His explanation for the recent difficulties and
possible missteps has been to remind everyone that this is “hard
work.” That’s not good
enough. When dealing with the Duelfer report that cited no
evidence that Iraq had weapons of mass destruction, Bush argued that
“what Saddam Hussein was doing was trying to get rid of sanctions so
he could reconstitute a weapons program.”
But that also means that continued sanctions could have worked,
too. With
any complicated mission like Iraq, there are a million decisions that
can always be second-guessed with the benefit of hindsight.
When those questions arise, it is imperative for those in charge
to be able to articulate why a particular decision was made and how the
information at the time compelled that decision.
If the other side thinks another decision was better, it behooves
them to make that case from the same vantage point.

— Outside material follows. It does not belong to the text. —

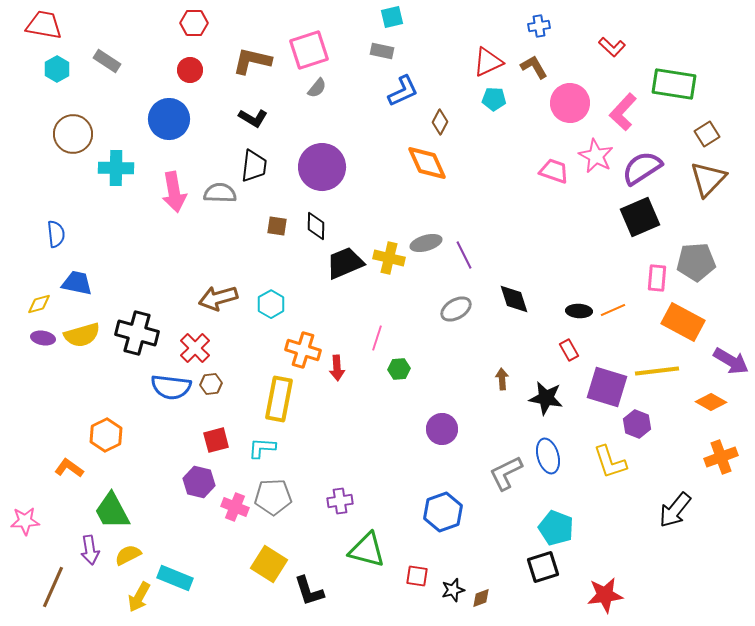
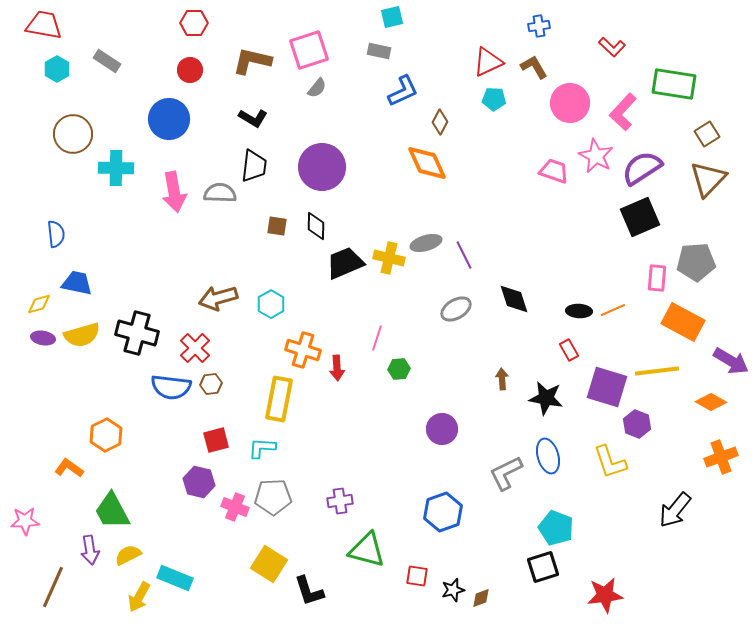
gray rectangle at (382, 51): moved 3 px left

But Bush’s mantra that America needs a strong, steady president
to win the war on terror doesn’t help him if he’s not adequately
defending the decisions he’s made.
It’s enough to make a supporter of the war, like
me, wonder whether Bush has the insight and leadership to make things
work out. The
result has been that Bush looks like a bumbler, and that gives Kerry a
free pass with his magic wand. When
you aren’t doing a good job defending your own policies, the other
side doesn’t need to offer much more than promises to attract voters.